Missing required files for audiocaption evaluation

Question

Missing required files for audiocaption evaluation

jzq2000 opened this issue 2 years ago · comments

The required files in AudiocaptionLoss config are missing.

path:
  vocabulary: 'data/pickles/words_list.p'
  encoder: 'pretrained_models/audioset_deit.pth'  # 'pretrained_models/deit.pth'
  word2vec: 'pretrained_models/word2vec/w2v_512.model'
  eval_model: 'pretrained_models/ACTm.pth'

Dongchao Yang · Answer 1 · Tue Dec 06 2022 20:36:48 GMT+0800 (China Standard Time)

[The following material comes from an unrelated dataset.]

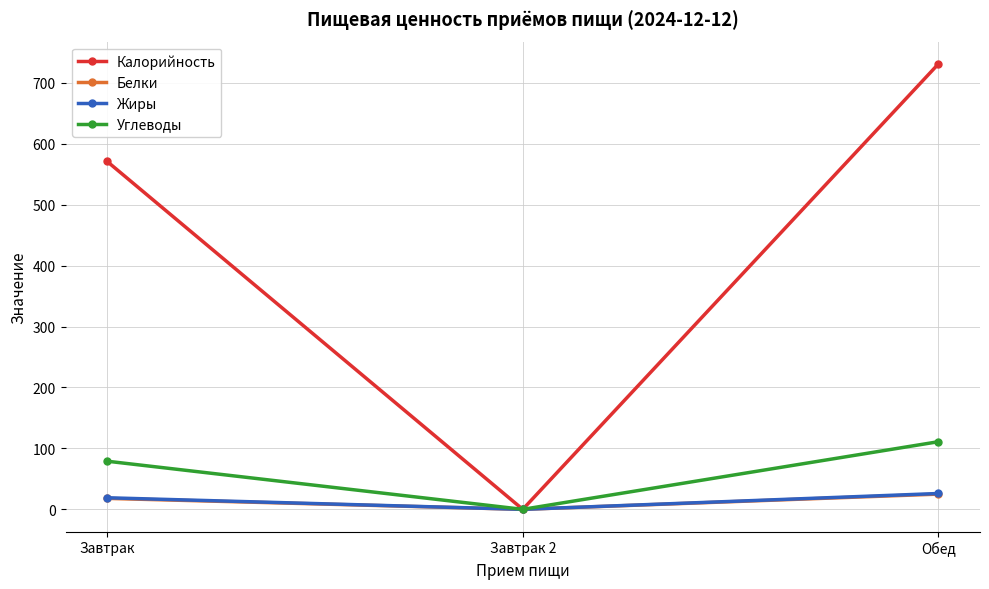

The Калорийность series shows 295 at Завтрак 2. True or false?

False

The required files in AudiocaptionLoss config are missing.

path:
  vocabulary: 'data/pickles/words_list.p'
  encoder: 'pretrained_models/audioset_deit.pth'  # 'pretrained_models/deit.pth'
  word2vec: 'pretrained_models/word2vec/w2v_512.model'
  eval_model: 'pretrained_models/ACTm.pth'

Hi, please refer to https://disk.pku.edu.cn/link/4908743A441B02235C8652742FE44949 . Also, you can refer to https://github.com/XinhaoMei/ACT

Zeqian Ju · Answer 2 · Thu Dec 08 2022 16:14:35 GMT+0800 (China Standard Time)

Thanks a lot~ BTW, could your please further provide '/apdcephfs/share_1316500/donchaoyang/code3/ACT/outputs/exp_4/model/best_model.pth' in settings2.yaml.

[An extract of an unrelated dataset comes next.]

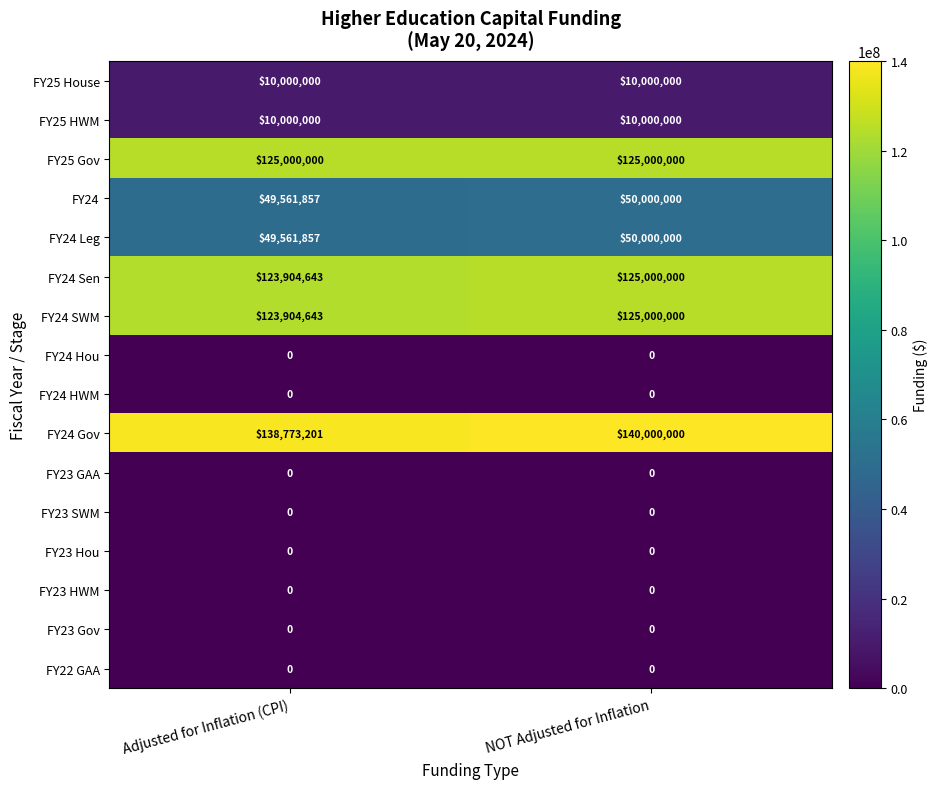

List the labels in order of FY24 Gov value, smallest first.

Adjusted for Inflation (CPI), NOT Adjusted for Inflation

Otherwise, some errors occurs in loading ACTm.pth.

RuntimeError: Error(s) in loading state_dict for AudioTransformer_80:
        size mismatch for pos_embedding: copying a param with shape torch.Size([1, 126, 768]) from checkpoint, the shape in current model is torch.Size([1, 216, 768]).
        size mismatch for bn0.weight: copying a param with shape torch.Size([64]) from checkpoint, the shape in current model is torch.Size([80]).
        size mismatch for bn0.bias: copying a param with shape torch.Size([64]) from checkpoint, the shape in current model is torch.Size([80]).
        size mismatch for bn0.running_mean: copying a param with shape torch.Size([64]) from checkpoint, the shape in current model is torch.Size([80]).
        size mismatch for bn0.running_var: copying a param with shape torch.Size([64]) from checkpoint, the shape in current model is torch.Size([80]).
        size mismatch for patch_embed.proj.weight: copying a param with shape torch.Size([768, 256]) from checkpoint, the shape in current model is torch.Size([768, 320]).

Xinlei Niu · Answer 3 · Mon Jun 19 2023 10:31:41 GMT+0800 (China Standard Time)

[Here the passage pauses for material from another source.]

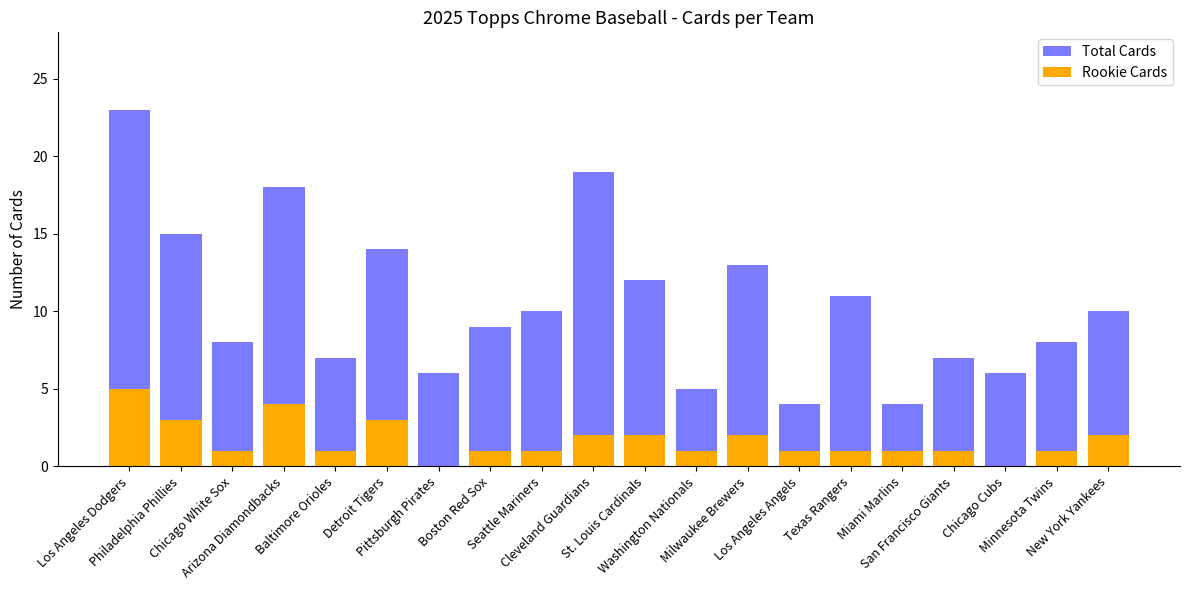

Which series has the largest range (max minus min)?

Total Cards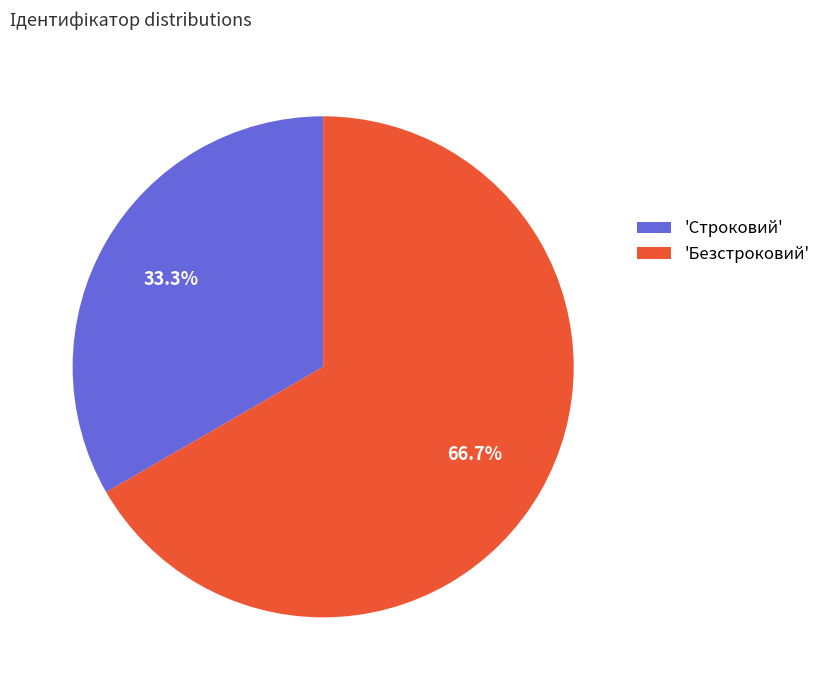

Rank the categories by value from lowest to highest.

'Строковий', 'Безстроковий'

Thanks a lot~ BTW, could your please further provide '/apdcephfs/share_1316500/donchaoyang/code3/ACT/outputs/exp_4/model/best_model.pth' in settings2.yaml.

Otherwise, some errors occurs in loading ACTm.pth.

RuntimeError: Error(s) in loading state_dict for AudioTransformer_80:
        size mismatch for pos_embedding: copying a param with shape torch.Size([1, 126, 768]) from checkpoint, the shape in current model is torch.Size([1, 216, 768]).
        size mismatch for bn0.weight: copying a param with shape torch.Size([64]) from checkpoint, the shape in current model is torch.Size([80]).
        size mismatch for bn0.bias: copying a param with shape torch.Size([64]) from checkpoint, the shape in current model is torch.Size([80]).
        size mismatch for bn0.running_mean: copying a param with shape torch.Size([64]) from checkpoint, the shape in current model is torch.Size([80]).
        size mismatch for bn0.running_var: copying a param with shape torch.Size([64]) from checkpoint, the shape in current model is torch.Size([80]).
        size mismatch for patch_embed.proj.weight: copying a param with shape torch.Size([768, 256]) from checkpoint, the shape in current model is torch.Size([768, 320]).

Have you solved this issue? I got the same problem that missing the best_model.pth when getting the ACT loss metrics.